No. Indulge me further. Have you ever ventured a personal opinion about whether ANYTHING should included in the challenge. Eg if someone came to you and said "I don't think dowsing is a suitable "talent" to be included in the challenge- for reasons x, y, and z" - would you Always refuse to enter ino that discussion on the same grounds that you are using to avoid answeing the question with regard to polygraphs.
Here's an analogy:
In the past, it was argued that homeopathy worked because it was based on the assumption that you could dilute forever. But then, they discovered Avogadro's Number and a lot of other things about atoms and molecules. Instead of dropping homeopathy, they came up with some other explanation, much more complicated.
Or think of astrology: Once, it was gravity - until they finally did their calculations. But astrology wasn't dropped - it was just due to some other "force".
The same thing happens here: You once thought polygraphs worked because it was based on the assumption that people get nervous when they lie. But then you find out that the assumption doesn't hold: The very process of being tested can evoke the physiological responses, and there could be all sorts of reasons why people get nervous. Instead of dropping polygraphs altogether, you keep it and come up with some other explanation, this time much more complicated.
If A is claimed to work because of Assumption(X), A should be dropped if it turns out that Assumption(X) doesn't hold.
That is absolute nonsense and you should be ashamed of yourself if you don't know it.
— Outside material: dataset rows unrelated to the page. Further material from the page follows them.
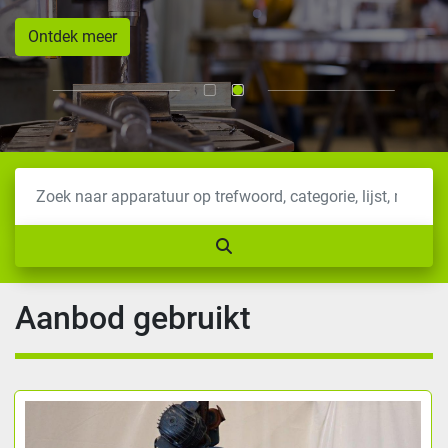
Ontdek meer
Aanbod gebruikt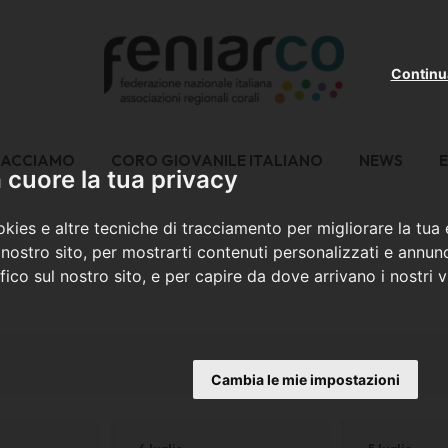
Continu
FACCIAMO
CORO GIOVANILE ITALIANO
NEWS
E
cuore la tua privacy
kies e altre tecniche di tracciamento per migliorare la tua
nostro sito, per mostrarti contenuti personalizzati e annunc
ffico sul nostro sito, e per capire da dove arrivano i nostri vi
9
Cambia le mie impostazioni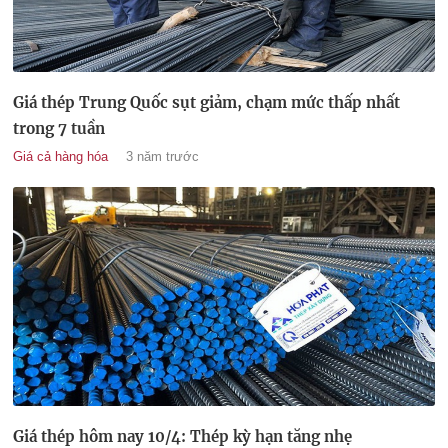
Giá thép Trung Quốc sụt giảm, chạm mức thấp nhất
trong 7 tuần
Giá cả hàng hóa
3 năm trước
Giá thép hôm nay 10/4: Thép kỳ hạn tăng nhẹ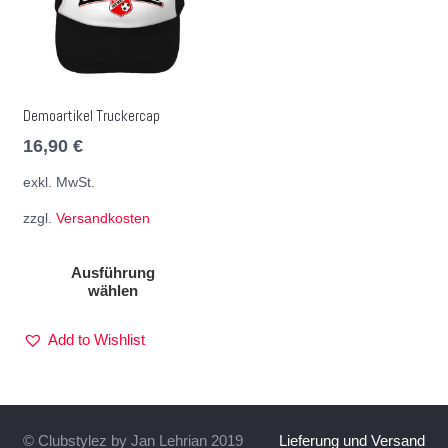
Demoartikel Truckercap
16,90
€
exkl. MwSt.
zzgl.
Versandkosten
Ausführung
wählen
Add to Wishlist
© Clubstylez by Jan Lehrian 2019
Lieferung und Versand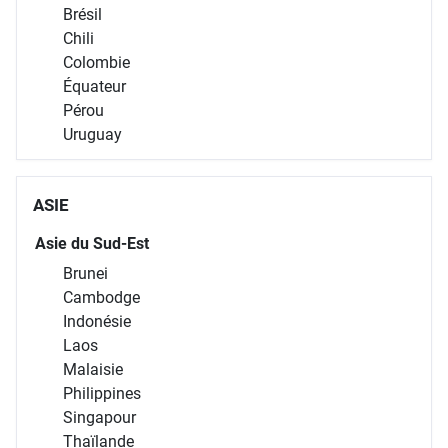
Brésil
Chili
Colombie
Équateur
Pérou
Uruguay
ASIE
Asie du Sud-Est
Brunei
Cambodge
Indonésie
Laos
Malaisie
Philippines
Singapour
Thaïlande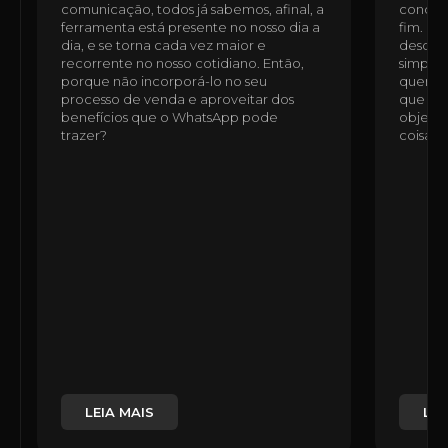
comunicação, todos já sabemos, afinal, a
condomí
ferramenta está presente no nosso dia a
fim. É 
dia, e se torna cada vez maior e
desde a
recorrente no nosso cotidiano. Então,
simples
porque não incorporá-lo no seu
quem n
processo de venda e aproveitar dos
que ess
benefícios que o WhatsApp pode
objetiv
trazer?
coisas,
LEIA MAIS
LEI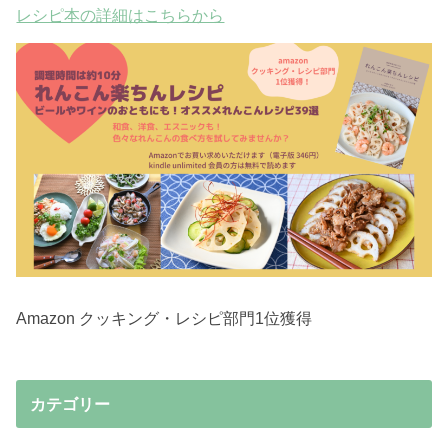
レシピ本の詳細はこちらから
Amazon クッキング・レシピ部門1位獲得
カテゴリー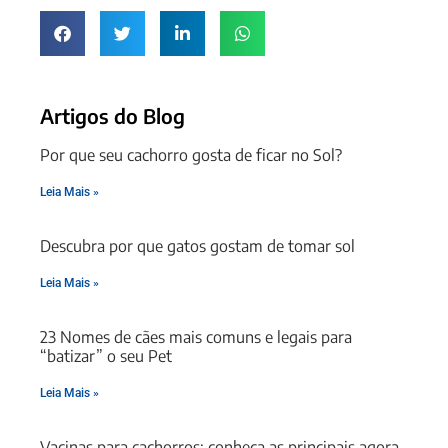
Artigos do Blog
Por que seu cachorro gosta de ficar no Sol?
Leia Mais »
Descubra por que gatos gostam de tomar sol
Leia Mais »
23 Nomes de cães mais comuns e legais para
“batizar” o seu Pet
Leia Mais »
Vacinas para cachorros: conheça as principais agora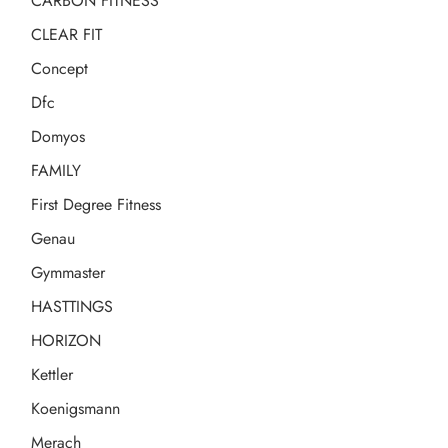
CARBON FITNESS
CLEAR FIT
Concept
Dfc
Domyos
FAMILY
First Degree Fitness
Genau
Gymmaster
HASTTINGS
HORIZON
Kettler
Koenigsmann
Merach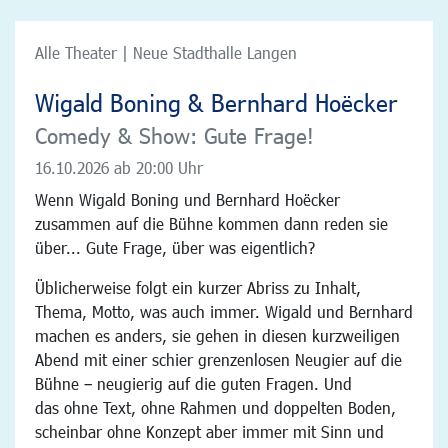
Alle Theater | Neue Stadthalle Langen
Wigald Boning & Bernhard Hoëcker
Comedy & Show: Gute Frage!
16.10.2026
ab 20:00 Uhr
Wenn Wigald Boning und Bernhard Hoëcker
zusammen auf die Bühne kommen dann reden sie
über... Gute Frage, über was eigentlich?
Üblicherweise folgt ein kurzer Abriss zu Inhalt,
Thema, Motto, was auch immer. Wigald und Bernhard
machen es anders, sie gehen in diesen kurzweiligen
Abend mit einer schier grenzenlosen Neugier auf die
Bühne – neugierig auf die guten Fragen. Und
das ohne Text, ohne Rahmen und doppelten Boden,
scheinbar ohne Konzept aber immer mit Sinn und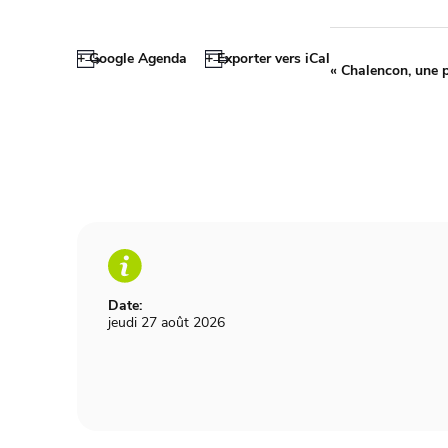
+ Google Agenda
+ Exporter vers iCal
«
Chalencon, une 
Date:
jeudi 27 août 2026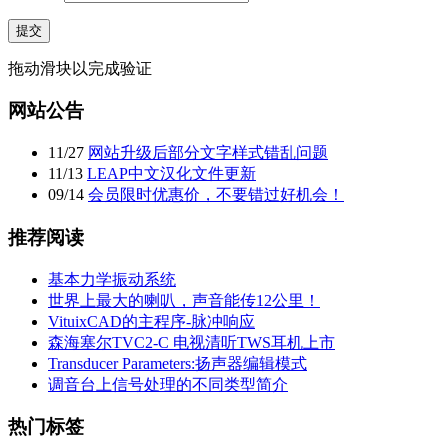
提交
拖动滑块以完成验证
网站公告
11
/
27
网站升级后部分文字样式错乱问题
11
/
13
LEAP中文汉化文件更新
09
/
14
会员限时优惠价，不要错过好机会！
推荐阅读
基本力学振动系统
世界上最大的喇叭，声音能传12公里！
VituixCAD的主程序-脉冲响应
森海塞尔TVC2-C 电视清听TWS耳机上市
Transducer Parameters:扬声器编辑模式
调音台上信号处理的不同类型简介
热门标签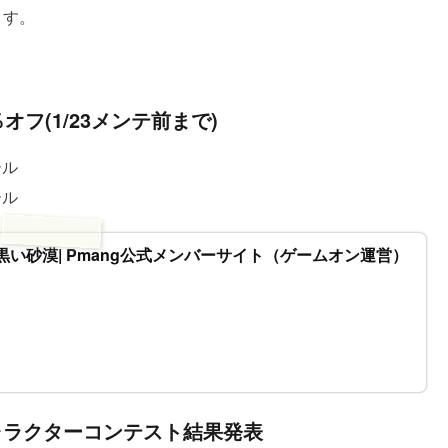
ます。
フ(1/23メンテ前まで)
ール
ール
 黒い砂漠| Pmang公式メンバーサイト（ゲームオン運営）
ャラクターコンテスト結果発表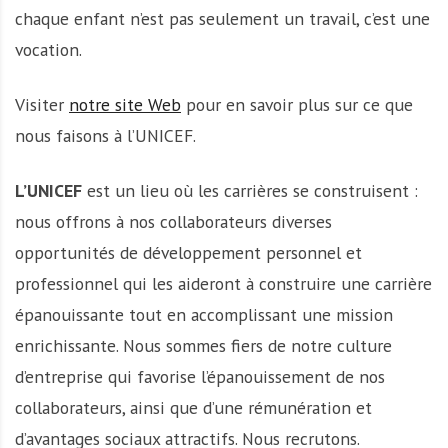
chaque enfant n’est pas seulement un travail, c’est une
vocation.
Visiter
notre site Web
pour en savoir plus sur ce que
nous faisons à l’UNICEF.
L’UNICEF
est un lieu où les carrières se construisent :
nous offrons à nos collaborateurs diverses
opportunités de développement personnel et
professionnel qui les aideront à construire une carrière
épanouissante tout en accomplissant une mission
enrichissante. Nous sommes fiers de notre culture
d’entreprise qui favorise l’épanouissement de nos
collaborateurs, ainsi que d’une rémunération et
d’avantages sociaux attractifs. Nous recrutons.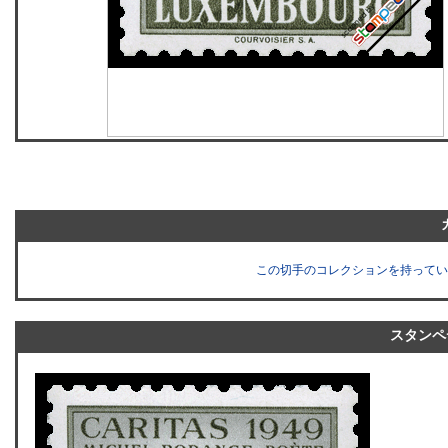
この切手のコレクションを持ってい
スタンペ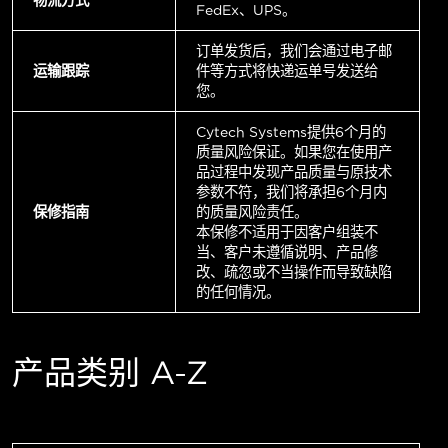
FedEx、UPS。
订单发货后，我们会通过电子邮
运输跟踪
件等方式将快递运单号发送给
您。
Cytech Systems提供6个月的
质量风险保证。如果您在使用产
品过程中发现产品质量与原技术
参数不符，我们将承担6个月内
保修指南
的质量风险责任。
本保修不适用于因客户组装不
当、客户未遵循说明、产品修
改、疏忽或不当操作而导致缺陷
的任何情况。
产品类别 A-Z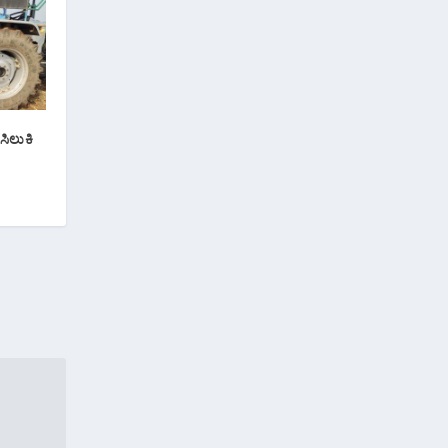
ಿಲುಕಿ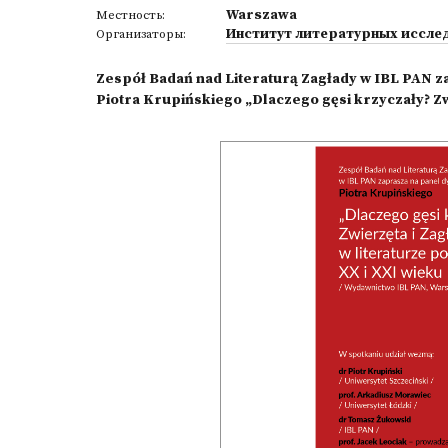
Warszawa
Местность:
Институт литературных иссле
Организаторы:
Zespół Badań nad Literaturą Zagłady w IBL PAN z
Piotra Krupińskiego „Dlaczego gęsi krzyczały? Zwie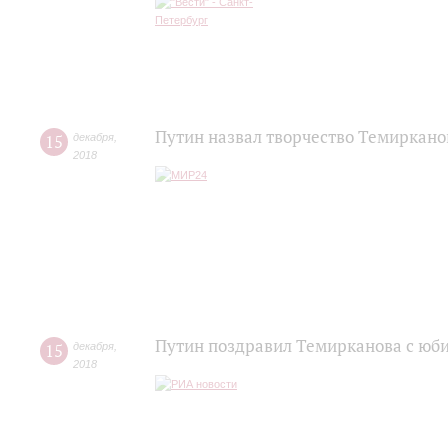
Путин назвал творчество Темиркан
15
декабря
,
2018
Путин поздравил Темирканова с юб
15
декабря
,
2018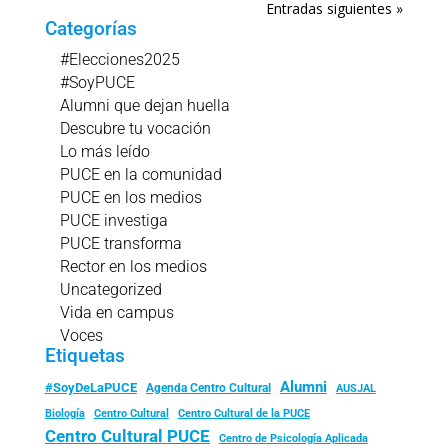
Entradas siguientes »
Categorías
#Elecciones2025
#SoyPUCE
Alumni que dejan huella
Descubre tu vocación
Lo más leído
PUCE en la comunidad
PUCE en los medios
PUCE investiga
PUCE transforma
Rector en los medios
Uncategorized
Vida en campus
Voces
Etiquetas
Alumni
#SoyDeLaPUCE
Agenda Centro Cultural
AUSJAL
Biología
Centro Cultural
Centro Cultural de la PUCE
Centro Cultural PUCE
Centro de Psicología Aplicada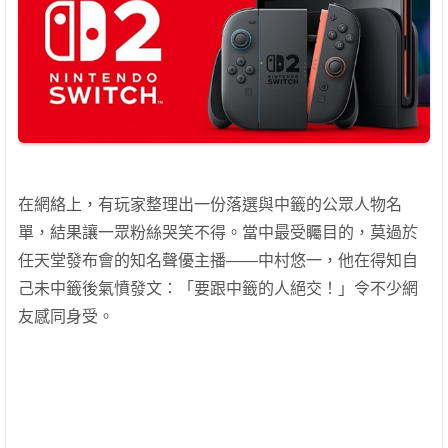
在網絡上，有玩家整理出一份落選與中籤的公眾人物名
單，結果讓一眾粉絲哭笑不得。當中最受矚目的，莫過於
任天堂發布會的知名聲優主播——中村悠一，他在得知自
己未中籤後氣憤發文：「要跟中籤的人絕交！」令不少網
友感同身受。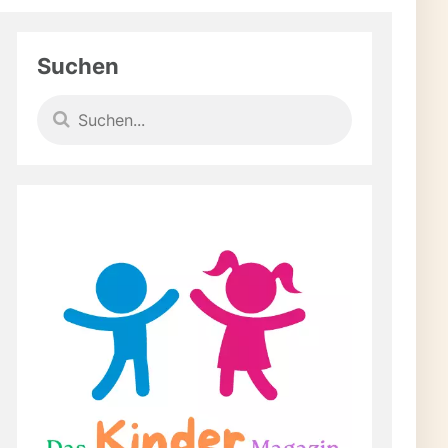
Suchen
We don't reject the claims of homeopathy and astrology because the assumptions they are based on are not true. We reject them because the experimental evidence leads us to the conclusion that they can't do what they claim to be able to do in a fair test. The rest just tells us why they can't do what they say in they way that they say they can do it. To use a hypothetical example: imagine if astrology made the claim that people born at a certain time of year are more likely to suffer from schizophrenia compared to others born at different times of the year. They claim the mechanism for this is gravitational effects of the stars. Now we would be right to be skeptical of their claim, because we know their mechanism to be false. But if when tested, we find that the rates of schizophrenia do vary in thisway, we can't just deny this is true because the astrologer's explanation is false. Instead we look for a more plausible explanation, and attempt to understand the phenomenon. We can't just throw away the weight of experimental evidence and deny that something exists just because the presumed mechanism turns out to be false.